Well, the 2.5" drives may have been used forever in laptops but the difference is other people usually buy them after that model of HDD had been used for a longer period of time so they are more reliable. When I bought the 14.1GB IBM TravelStar which came in the most expensive IBM ThinkPad 770Z 9549-8AU in 1997 or 1998, 99% of the world were using smaller capacity and drives that had been out for maybe years already so they don't have the problem. My machine completely died maybe a month later so the MB was switched and then the HDD died as well, meaning it stopped working all of a sudden with no warning. IBM/Hitachi with the 60GB 2.5" 7200RPM drives in the mid 2000's I think also had it's own issues, I have three identical Dell Insprion 8200 laptops and 2 of them ran Windows XP. The one running FreeBSD had 2 identical drives in it and as you can't hardware RAID, it was software raid as the 2nd drive always mirrored the first
one. The primary drive in the FreeBSD machine did eventually start having bad sectors as well. Fujitsu was supposed to be reliable because they ran at 5400RPM but still had problems. Fujitsu was the only other brand who made 2.5" drives. Western Digital and Seagate did not make 2.5" drives until either early to mid-2000's and ofcourse the Seagate 2.5" drives died as well, they were also 5400RPM. Western Digital 2.5" 7200RPM might only not have died because I replaced them with the pair of Samsung 2.5" 2TB SSD's. Western Digital sometime in the last 10 years also had a time where their HDD's had high failure rates that lots of people avoid the brand even now.

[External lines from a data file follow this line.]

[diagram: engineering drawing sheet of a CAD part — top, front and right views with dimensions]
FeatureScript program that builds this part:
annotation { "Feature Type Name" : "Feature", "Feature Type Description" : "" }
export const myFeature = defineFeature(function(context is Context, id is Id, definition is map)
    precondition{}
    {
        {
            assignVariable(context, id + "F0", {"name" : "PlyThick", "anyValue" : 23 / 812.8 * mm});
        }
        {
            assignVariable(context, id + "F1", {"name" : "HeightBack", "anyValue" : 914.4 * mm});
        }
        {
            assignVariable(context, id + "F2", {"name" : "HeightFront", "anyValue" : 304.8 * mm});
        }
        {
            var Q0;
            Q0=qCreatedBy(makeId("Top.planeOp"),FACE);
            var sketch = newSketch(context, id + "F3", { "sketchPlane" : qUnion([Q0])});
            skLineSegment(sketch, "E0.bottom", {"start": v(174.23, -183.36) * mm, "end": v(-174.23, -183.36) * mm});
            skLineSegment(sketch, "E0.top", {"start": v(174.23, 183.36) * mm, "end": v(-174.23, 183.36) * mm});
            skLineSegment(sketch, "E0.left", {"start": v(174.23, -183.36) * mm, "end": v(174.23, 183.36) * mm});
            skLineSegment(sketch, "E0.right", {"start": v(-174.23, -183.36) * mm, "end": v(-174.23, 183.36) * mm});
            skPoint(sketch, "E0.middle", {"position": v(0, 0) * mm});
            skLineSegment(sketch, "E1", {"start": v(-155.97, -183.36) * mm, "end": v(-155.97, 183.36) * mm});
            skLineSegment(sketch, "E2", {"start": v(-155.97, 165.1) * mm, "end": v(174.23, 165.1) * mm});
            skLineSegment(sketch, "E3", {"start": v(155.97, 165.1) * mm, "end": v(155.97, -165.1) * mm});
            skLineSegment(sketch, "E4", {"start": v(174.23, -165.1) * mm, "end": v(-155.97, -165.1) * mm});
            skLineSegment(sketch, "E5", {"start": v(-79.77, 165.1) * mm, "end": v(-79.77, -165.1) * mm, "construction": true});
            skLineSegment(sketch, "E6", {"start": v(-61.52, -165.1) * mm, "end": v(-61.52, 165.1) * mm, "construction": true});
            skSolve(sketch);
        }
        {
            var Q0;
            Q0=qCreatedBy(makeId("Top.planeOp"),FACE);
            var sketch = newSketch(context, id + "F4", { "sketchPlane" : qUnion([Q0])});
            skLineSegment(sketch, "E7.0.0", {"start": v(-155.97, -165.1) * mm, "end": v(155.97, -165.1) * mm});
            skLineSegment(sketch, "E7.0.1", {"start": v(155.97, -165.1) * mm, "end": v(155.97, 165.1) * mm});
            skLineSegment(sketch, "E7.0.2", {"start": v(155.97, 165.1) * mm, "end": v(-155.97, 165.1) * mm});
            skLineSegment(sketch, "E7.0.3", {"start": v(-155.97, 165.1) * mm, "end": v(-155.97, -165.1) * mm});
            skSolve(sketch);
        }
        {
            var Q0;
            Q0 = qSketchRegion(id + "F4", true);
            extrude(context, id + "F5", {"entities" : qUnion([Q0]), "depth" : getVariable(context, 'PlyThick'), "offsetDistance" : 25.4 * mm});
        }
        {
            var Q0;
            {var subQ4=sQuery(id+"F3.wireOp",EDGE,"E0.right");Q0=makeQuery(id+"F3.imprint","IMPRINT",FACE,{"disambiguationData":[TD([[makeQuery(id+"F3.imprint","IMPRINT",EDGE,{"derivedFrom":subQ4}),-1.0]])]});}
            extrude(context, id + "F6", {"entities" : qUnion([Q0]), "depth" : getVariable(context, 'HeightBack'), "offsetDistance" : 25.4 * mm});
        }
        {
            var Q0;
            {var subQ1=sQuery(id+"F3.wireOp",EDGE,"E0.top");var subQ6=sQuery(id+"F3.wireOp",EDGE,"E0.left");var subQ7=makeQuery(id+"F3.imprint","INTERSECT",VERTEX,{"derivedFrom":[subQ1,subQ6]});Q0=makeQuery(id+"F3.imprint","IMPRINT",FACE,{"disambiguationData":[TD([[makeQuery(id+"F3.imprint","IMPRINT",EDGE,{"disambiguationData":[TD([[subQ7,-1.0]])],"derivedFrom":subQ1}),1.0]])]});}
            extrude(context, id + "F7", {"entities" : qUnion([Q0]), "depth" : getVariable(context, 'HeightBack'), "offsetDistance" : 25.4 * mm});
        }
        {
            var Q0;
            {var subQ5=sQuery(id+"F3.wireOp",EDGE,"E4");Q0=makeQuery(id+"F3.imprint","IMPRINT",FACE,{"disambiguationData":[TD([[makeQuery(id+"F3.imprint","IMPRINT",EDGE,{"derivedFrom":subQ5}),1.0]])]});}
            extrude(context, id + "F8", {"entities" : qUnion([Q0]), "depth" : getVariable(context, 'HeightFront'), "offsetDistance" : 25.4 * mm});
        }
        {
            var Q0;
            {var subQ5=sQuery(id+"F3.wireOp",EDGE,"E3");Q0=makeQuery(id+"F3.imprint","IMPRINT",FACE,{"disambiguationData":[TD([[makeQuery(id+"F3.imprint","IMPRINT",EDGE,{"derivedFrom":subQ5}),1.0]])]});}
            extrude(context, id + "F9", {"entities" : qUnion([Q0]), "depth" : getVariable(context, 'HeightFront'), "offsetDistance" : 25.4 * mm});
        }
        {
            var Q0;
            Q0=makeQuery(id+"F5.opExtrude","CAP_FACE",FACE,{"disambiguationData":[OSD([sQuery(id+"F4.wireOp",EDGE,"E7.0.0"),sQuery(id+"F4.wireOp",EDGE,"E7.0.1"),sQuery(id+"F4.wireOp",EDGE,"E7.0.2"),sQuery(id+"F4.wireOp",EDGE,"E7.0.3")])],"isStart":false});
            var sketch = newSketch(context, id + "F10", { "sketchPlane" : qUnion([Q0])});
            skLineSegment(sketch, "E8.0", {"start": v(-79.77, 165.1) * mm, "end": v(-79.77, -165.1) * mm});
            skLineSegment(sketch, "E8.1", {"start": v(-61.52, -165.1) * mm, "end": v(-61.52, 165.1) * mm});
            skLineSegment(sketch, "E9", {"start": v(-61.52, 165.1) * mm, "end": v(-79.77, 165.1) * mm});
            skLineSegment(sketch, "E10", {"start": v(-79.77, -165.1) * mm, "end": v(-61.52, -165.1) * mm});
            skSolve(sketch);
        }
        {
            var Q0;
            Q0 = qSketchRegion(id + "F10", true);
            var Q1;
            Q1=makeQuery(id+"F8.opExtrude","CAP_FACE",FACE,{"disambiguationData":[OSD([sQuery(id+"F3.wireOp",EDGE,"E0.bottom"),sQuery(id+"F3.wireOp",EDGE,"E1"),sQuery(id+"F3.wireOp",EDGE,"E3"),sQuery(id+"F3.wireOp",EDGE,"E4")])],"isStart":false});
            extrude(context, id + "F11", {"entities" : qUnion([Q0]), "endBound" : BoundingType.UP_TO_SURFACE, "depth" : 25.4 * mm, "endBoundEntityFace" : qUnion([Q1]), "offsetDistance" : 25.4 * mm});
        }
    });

As for backups, as I run a ISP. There used to be a time that I backed up my own personal website as well as other things but everytime I backed up, something bad would happen to the backup and when I don't back up, I seem to not have problems so I gave up on keeping a webpage and backing up and I haven't actually not had a failure yet in the last 11 years which is actually a record. Ofcourse one day when I have the time, among other things, I might do periodic images rather with Macrium Reflect using one of the enterprise versions of the software but really don't have the time now to do it as things are piling up including the DISH DVR recording faster than I can handle as I am literally 5-6 years behind in some of the recordings and 13 years behind in emails but my money on the other hand is also coming faster than most people passively as that is also generating a low 6 digits daily in long term investments, ofcourse there are days it will go the opposite direction but that's nothing as the recovery part is fast when that happens. Wished I was a family guy as being 7 squared or almost half a century old, still single and taking care of a 95 year old mom who lives with me and is the other person who watches the same DVR recordings with me as her being illiterate in any language requires me to do the select the video, do the playback and even change the channels as I have a pretty complicated system since lots of things are not directly connected which only I know how to operate as I have a Directv HD Receiver for example and the service was disconnected since November 7, 2012 but the DVR still works fine but i is not directly connected to the TV as first it connects to a HDMI switch where the output of the HDMI switch goes to my Oppo BDP-105D BluRay Disc Player and from there, you still have to select the source as HDMI before it can be played back on the TV which you would also need to select as Blu-Ray Player on the TV itself. And don't think about tracing the wires either as it looks like a rats nest as my friend would call it.